Sensitivity of systematic biases in South Asian summer monsoon simulations to regional climate model domain size and implications for downscaled regional process studies

04 May 2016
04 May 2016

By Karmacharya, J., Levine, R.C., Jones, R.,Moufouma-Okia, W, and New, M. • 2015

Global climate models (GCMs) have good skill in simulating climate at the global scale yet they show significant systematic errors at regional scale. For example, many GCMs exhibit significant biases in South Asian summer monsoon (SASM) simulations. Those errors not only limit application of such GCM output in driving regional climate models (RCMs) over these regions but also raise questions on the usefulness of RCMs derived from those GCMs. We focus on process studies where the RCM is driven by realistic lateral boundary conditions from atmospheric re-analysis which prevents remote systematic errors from influencing the regional simulation.
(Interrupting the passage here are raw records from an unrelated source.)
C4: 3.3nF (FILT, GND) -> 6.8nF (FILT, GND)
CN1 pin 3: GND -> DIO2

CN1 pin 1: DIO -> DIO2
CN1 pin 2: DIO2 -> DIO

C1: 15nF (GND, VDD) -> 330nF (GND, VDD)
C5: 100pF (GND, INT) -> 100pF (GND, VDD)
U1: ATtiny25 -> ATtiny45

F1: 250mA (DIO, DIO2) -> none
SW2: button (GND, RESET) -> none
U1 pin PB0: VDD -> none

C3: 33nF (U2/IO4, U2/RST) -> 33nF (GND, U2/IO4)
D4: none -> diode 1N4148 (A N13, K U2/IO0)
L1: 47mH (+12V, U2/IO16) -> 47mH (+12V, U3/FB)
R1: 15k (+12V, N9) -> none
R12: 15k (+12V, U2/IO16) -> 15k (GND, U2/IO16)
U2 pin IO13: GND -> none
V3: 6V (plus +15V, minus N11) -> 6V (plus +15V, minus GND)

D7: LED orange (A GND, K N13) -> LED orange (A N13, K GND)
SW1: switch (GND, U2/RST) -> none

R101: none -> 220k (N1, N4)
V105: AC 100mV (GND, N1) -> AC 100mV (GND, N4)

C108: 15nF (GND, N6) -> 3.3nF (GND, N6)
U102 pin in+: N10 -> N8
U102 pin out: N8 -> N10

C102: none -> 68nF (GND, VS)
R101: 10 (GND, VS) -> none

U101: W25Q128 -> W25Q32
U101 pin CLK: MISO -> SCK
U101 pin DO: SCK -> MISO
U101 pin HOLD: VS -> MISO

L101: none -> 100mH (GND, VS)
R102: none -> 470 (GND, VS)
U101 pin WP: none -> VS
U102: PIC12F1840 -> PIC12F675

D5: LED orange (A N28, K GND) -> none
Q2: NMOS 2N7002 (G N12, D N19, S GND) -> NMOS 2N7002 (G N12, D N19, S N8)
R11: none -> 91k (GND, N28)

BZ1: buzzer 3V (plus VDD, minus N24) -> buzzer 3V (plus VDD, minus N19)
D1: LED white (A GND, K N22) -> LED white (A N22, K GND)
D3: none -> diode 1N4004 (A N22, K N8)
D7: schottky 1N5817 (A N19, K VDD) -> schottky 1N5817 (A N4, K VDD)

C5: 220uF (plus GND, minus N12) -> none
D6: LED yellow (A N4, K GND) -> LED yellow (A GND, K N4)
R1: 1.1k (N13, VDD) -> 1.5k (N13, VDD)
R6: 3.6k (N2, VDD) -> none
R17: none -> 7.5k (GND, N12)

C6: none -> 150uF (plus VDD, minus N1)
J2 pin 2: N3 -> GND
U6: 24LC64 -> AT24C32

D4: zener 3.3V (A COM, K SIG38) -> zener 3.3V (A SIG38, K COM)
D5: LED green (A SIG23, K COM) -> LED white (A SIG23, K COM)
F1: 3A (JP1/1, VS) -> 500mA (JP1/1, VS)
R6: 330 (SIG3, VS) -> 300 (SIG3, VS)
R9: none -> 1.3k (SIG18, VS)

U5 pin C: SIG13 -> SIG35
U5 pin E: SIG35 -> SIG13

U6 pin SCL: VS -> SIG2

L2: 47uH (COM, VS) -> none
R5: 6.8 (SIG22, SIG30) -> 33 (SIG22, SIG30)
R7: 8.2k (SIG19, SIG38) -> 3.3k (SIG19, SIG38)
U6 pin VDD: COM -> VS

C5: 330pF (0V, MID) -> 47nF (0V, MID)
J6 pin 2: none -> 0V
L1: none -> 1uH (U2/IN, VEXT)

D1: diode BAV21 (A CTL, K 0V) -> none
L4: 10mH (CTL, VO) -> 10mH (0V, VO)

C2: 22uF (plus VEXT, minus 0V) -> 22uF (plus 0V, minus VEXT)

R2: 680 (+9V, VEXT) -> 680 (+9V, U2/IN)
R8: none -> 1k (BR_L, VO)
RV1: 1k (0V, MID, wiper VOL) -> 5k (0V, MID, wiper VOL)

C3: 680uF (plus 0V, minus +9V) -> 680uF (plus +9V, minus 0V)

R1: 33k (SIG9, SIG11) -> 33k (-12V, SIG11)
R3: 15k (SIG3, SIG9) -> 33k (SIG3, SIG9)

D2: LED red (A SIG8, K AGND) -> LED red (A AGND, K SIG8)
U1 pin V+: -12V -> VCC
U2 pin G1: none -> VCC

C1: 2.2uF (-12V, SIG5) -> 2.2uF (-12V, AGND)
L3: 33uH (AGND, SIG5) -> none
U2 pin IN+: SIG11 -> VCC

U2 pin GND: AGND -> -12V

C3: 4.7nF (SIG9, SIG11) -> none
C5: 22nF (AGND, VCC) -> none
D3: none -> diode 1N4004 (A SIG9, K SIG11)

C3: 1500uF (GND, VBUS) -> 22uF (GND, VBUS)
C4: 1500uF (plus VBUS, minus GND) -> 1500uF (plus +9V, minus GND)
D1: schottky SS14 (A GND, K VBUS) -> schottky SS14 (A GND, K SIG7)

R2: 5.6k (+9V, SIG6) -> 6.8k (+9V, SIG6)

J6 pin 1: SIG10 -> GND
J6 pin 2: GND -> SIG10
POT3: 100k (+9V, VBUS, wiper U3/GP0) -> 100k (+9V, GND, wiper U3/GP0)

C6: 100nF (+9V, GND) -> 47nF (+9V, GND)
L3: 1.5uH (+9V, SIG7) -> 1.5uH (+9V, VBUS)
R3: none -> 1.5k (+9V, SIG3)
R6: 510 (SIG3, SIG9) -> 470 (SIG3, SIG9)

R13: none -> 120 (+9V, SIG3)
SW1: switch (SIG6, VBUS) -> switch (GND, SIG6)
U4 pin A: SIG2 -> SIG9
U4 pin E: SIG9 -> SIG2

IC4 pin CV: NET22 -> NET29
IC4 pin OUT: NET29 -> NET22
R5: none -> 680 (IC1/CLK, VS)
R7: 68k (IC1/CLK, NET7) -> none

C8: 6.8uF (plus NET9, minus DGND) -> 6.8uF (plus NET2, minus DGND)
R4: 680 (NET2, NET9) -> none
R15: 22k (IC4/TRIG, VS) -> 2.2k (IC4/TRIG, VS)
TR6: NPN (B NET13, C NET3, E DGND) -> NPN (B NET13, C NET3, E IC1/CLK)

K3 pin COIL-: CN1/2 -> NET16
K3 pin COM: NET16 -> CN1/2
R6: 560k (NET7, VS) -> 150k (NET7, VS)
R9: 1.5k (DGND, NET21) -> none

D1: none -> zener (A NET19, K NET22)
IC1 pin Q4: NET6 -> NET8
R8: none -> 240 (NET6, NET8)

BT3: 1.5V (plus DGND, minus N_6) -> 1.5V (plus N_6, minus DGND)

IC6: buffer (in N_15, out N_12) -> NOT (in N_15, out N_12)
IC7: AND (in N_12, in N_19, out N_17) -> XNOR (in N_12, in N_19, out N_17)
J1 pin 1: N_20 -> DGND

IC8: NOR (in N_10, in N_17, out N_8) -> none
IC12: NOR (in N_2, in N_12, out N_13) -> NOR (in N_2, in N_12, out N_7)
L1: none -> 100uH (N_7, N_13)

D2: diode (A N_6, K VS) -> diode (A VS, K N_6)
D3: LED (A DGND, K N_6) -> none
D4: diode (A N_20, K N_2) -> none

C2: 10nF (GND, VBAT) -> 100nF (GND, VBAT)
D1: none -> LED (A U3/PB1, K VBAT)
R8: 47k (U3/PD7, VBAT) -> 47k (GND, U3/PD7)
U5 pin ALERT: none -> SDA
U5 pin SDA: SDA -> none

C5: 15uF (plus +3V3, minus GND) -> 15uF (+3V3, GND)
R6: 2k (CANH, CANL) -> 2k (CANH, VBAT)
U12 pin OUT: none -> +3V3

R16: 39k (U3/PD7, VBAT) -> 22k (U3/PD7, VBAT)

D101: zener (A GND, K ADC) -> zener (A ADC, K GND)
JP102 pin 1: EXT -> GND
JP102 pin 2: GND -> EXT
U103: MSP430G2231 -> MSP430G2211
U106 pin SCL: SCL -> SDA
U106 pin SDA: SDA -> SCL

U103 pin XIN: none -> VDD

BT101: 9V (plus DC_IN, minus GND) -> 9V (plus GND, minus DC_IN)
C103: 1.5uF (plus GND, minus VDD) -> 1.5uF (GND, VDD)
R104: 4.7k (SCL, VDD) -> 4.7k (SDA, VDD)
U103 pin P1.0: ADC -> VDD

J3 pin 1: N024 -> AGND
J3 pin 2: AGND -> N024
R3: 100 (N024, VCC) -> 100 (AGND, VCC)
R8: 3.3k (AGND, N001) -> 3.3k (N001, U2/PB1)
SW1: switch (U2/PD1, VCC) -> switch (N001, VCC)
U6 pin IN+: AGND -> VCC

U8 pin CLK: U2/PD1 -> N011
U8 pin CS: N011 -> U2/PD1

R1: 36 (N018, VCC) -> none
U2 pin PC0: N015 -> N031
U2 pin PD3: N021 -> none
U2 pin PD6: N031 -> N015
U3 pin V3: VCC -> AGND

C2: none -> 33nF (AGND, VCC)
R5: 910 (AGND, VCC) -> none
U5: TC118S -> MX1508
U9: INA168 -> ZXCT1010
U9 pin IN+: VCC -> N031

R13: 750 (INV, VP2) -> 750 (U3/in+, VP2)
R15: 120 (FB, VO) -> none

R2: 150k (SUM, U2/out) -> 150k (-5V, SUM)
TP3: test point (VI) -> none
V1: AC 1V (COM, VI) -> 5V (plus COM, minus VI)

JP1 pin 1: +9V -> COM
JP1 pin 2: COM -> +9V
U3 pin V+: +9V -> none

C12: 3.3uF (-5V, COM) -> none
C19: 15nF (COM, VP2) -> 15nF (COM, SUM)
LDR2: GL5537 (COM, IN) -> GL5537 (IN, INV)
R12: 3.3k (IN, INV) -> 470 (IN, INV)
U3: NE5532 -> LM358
In this context it is pertinent to investigate whether RCMs also suffer from similar errors when run over regions where their parent models show large systematic errors. Furthermore, the general sensitivity of the RCM simulation to domain size is informative in understanding remote drivers of systematic errors in the GCM and in choosing a suitable RCM domain that minimizes those errors. We investigate Met Office Unified Model systematic errors in SASM by comparing global and regional model simulations with targeted changes to the domain and forced with atmospheric re-analysis. We show that excluding remote drivers of systematic errors from the direct area of interest allows the application of RCMs for process studies of the SASM, despite the large errors in the parent global model. The findings in this study are also relevant to other models, many of which suffer from a similar pattern of systematic errors in global model simulations of the SASM.